Thursday 3 September 2020

Just got to keep taking it one day at a time....

The school holidays are nearly over. If honest we have not really been confident or feeling safe enough to go and do things as a family yet. The infection rate is slowly rising again in the country and everything seems a bit of a blur to me. The Hammond family are still quite content to stay in our 'bubble' and slowly continue to ease ourselves back into 'normal' life. Mrs Hammond started back at work today, mine is slowly rebuilding and the girls face the challenge next Tuesday of finally returning to school for the first time since March. Incredulous when you say it like that! I think they are a bit nervous, with new rules and guidelines to follow, but I really do think it is important to get some structure back in their lives and build on that. Fortress Pond House has been a god send in allowing us to be safe in these times, but time to start fleeing the nest again a bit more!. Our meal out was a huge success last Saturday, great company, good food (well my salad was a bit dire, but you can't have everything) and such a positive experience. One I will repeat again to build my confidence. A lovely moment last night and an impromptu game of Uno with the girls gave me real heart. A simple thing, but an important one never the less. I write this and can say that I am not good, I am struggling with all of this. I worry about the girls, Amy and Joan. I see the country sliding into critical recession and I am just trying to keep a roof over our heads and help the girls rebuild their lives and build a future.

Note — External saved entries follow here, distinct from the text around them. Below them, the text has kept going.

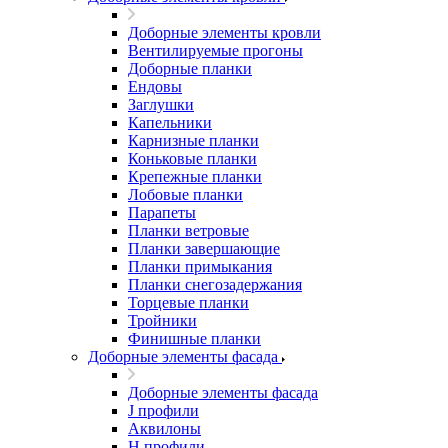
Доборные элементы кровли
Вентилируемые прогоны
Доборные планки
Ендовы
Заглушки
Капельники
Карнизные планки
Коньковые планки
Крепежные планки
Лобовые планки
Парапеты
Планки ветровые
Планки завершающие
Планки примыкания
Планки снегозадержания
Торцевые планки
Тройники
Финишные планки
Доборные элементы фасада
Доборные элементы фасада
J профили
Аквилоны
Н профили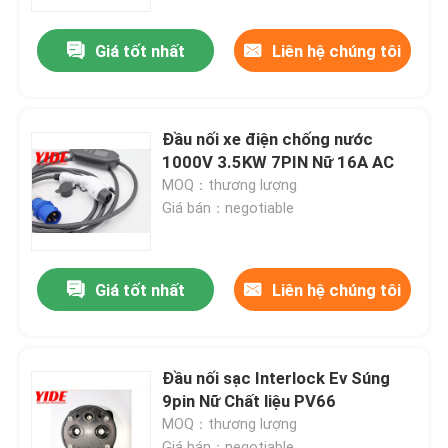
Giá tốt nhất
Liên hệ chúng tôi
Tham quan nhà máy
Kiểm soát chất lượng
Đầu nối xe điện chống nước
1000V 3.5KW 7PIN Nữ 16A AC
Liên hệ chúng tôi
MOQ：thương lượng
Giá bán：negotiable
Yêu cầu báo giá
Giá tốt nhất
Liên hệ chúng tôi
Đầu nối xe điện
Đầu nối xe đạp điện tử
Đầu nối sạc Interlock Ev Súng
9pin Nữ Chất liệu PV66
MOQ：thương lượng
Đầu Nối Điện Xe Máy
Giá bán：negotiable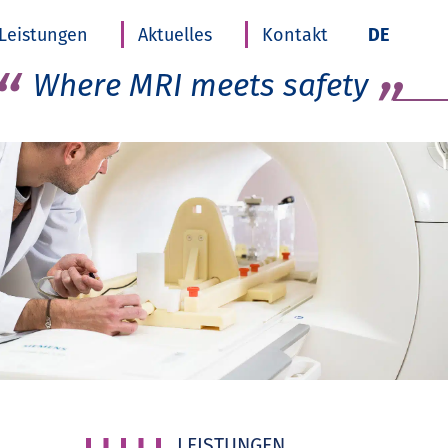
Skip t
Leistungen
Aktuelles
Kontakt
DE
conten
Where MRI meets safety
LEISTUNGEN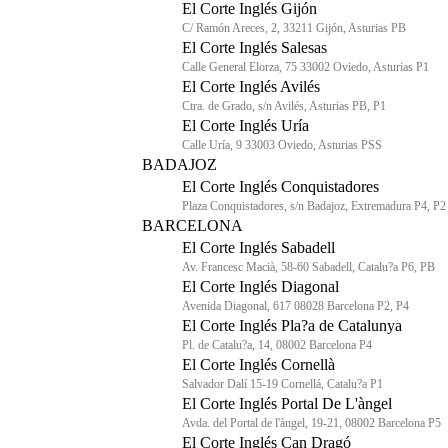
El Corte Inglés Gijón
C/ Ramón Areces, 2, 33211 Gijón, Asturias PB
El Corte Inglés Salesas
Calle General Elorza, 75 33002 Oviedo, Asturias P1
El Corte Inglés Avilés
Ctra. de Grado, s/n Avilés, Asturias PB, P1
El Corte Inglés Uría
Calle Uría, 9 33003 Oviedo, Asturias PSS
BADAJOZ
El Corte Inglés Conquistadores
Plaza Conquistadores, s/n Badajoz, Extremadura P4, P2
BARCELONA
El Corte Inglés Sabadell
Av. Francesc Macià, 58-60 Sabadell, Catalu?a P6, PB
El Corte Inglés Diagonal
Avenida Diagonal, 617 08028 Barcelona P2, P4
El Corte Inglés Pla?a de Catalunya
Pl. de Catalu?a, 14, 08002 Barcelona P4
El Corte Inglés Cornellà
Salvador Dalí 15-19 Cornellá, Catalu?a P1
El Corte Inglés Portal De L'àngel
Avda. del Portal de l'àngel, 19-21, 08002 Barcelona P5
El Corte Inglés Can Dragó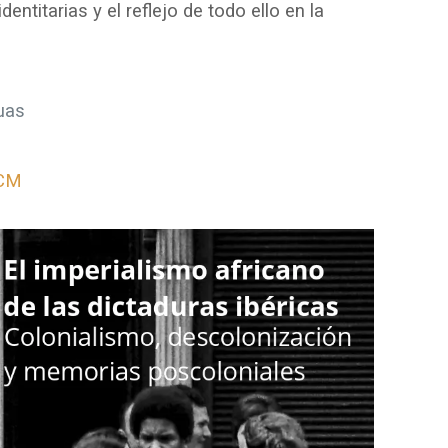
entitarias y el reflejo de todo ello en la
uas
UCM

This year has been full of challenges I never imagined and my own battle with my health has compounded this. I am winning though. I am feeling healthier and lost so much weight. Hopefully I can continue to try to be a good dad, husband and stay strong.  Sunday would have been Auntie Joan's ninetieth birthday. Every day I have a chat to her, as my parent and wonder what she would have made of all of this. Ask for her advice. My focus remains the same, honor her life, continue her legacy of kindness and caring in everything I do if I can and help people who need it. I hope she would be proud of me. I would have loved to have a call and a visit this Sunday with her, like nothing else and help her celebrate such a landmark birthday. It is not to be and life, all be it somewhat confusing and challenging goes on. Next step get my feral kids back to school and the run up to October birthday week!